Wherever you choose to stand, this piece charges your imagination in varied and spectacular ways. The openings allow you to compose a landscape. You can reveal a canopy of trees, a brilliant sky or a hybrid of both. This sculpture is a marvelous example of how art shows us things as we are, as we shape and bend them to our own psyches and mythologies. And, for those who worry about relativism: it’s not that either. It’s merely an admission we constantly edit our world. We deem things beautiful or abhorrent, credible or spurious. Or in this case, irreducibly seductive.
Squares with Two Circles is quite simple. It’s pared down, massive and without decoration. Yet it also possesses limitless configurations as we look at it again and then again.
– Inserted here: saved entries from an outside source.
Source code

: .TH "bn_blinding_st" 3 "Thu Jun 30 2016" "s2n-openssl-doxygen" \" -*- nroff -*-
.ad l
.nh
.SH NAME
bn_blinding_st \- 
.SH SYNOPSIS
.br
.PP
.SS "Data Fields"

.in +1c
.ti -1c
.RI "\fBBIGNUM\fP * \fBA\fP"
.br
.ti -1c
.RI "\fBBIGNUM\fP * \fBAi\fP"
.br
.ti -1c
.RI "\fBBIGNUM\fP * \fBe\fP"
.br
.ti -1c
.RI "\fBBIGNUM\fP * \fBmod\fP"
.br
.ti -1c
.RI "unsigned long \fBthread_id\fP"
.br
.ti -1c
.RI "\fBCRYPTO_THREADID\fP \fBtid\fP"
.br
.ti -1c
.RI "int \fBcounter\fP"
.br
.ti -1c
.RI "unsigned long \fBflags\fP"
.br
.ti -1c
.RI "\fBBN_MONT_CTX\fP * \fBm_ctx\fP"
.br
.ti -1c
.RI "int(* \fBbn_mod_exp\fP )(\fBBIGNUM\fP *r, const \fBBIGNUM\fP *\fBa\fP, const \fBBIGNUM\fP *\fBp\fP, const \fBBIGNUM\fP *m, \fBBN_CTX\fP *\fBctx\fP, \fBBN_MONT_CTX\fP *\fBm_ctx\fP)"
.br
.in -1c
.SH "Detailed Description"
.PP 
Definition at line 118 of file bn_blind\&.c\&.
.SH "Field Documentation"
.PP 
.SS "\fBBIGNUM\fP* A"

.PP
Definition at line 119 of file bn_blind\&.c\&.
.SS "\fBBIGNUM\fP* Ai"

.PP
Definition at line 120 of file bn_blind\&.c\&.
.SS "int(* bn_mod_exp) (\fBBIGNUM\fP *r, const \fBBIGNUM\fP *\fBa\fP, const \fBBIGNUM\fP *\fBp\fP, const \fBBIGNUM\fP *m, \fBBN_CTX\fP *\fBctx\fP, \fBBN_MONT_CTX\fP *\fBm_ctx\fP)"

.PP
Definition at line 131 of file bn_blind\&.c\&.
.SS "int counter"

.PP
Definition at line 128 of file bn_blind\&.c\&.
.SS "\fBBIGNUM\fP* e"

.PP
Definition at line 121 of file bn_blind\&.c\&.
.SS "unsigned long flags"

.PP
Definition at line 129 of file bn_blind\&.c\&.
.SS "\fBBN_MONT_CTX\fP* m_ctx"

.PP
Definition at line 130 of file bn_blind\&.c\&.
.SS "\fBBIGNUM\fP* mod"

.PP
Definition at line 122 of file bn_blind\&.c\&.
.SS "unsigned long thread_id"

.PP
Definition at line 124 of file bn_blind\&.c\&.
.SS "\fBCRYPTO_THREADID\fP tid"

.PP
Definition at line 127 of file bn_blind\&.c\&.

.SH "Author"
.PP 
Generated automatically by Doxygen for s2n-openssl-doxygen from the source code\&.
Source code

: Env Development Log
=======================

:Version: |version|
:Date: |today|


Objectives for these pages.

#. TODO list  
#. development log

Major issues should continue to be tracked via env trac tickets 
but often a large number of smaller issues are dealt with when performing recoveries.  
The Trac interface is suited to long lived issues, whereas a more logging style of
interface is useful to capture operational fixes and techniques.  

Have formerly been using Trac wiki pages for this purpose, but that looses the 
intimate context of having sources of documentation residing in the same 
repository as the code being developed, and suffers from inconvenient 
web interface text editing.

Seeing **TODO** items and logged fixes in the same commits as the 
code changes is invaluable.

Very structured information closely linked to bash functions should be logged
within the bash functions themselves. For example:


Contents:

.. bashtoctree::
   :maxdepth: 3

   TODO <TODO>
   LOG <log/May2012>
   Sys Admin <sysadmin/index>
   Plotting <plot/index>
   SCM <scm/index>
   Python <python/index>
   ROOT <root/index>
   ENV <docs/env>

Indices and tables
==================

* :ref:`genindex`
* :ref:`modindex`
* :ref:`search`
While the current placement of Hepworth’s piece in front of a pool with multiple fountains is perfectly attractive, you also wouldn’t be surprised if you came across it some short distance from Stonehenge. It has an ageless, archaic presence. It seems simultaneously contemporary and ancient. Plus, the sculpture was cast in 1964 and it’s had time to age a bit, to create that marvelous bluish-green tinge that bronze manifests over time.
To quote a bit of Scripture redacted from Greek poetry, this piece constellates a space in which “we live and move and have our being.” And from that space, this fascinating archetypal incarnation speaks to us at the deepest level. It’s a looming and somewhat overwhelming solid mass. Yet it’s also a morphing structure that glides into new curvatures to blend with our own shifting psyches.
Once taken in and aligned with your own history, Squares with Two Circles becomes as ancient as perception itself. I suspect you’ll discover you have, indeed, learned “to see better.” And that’s no small feat.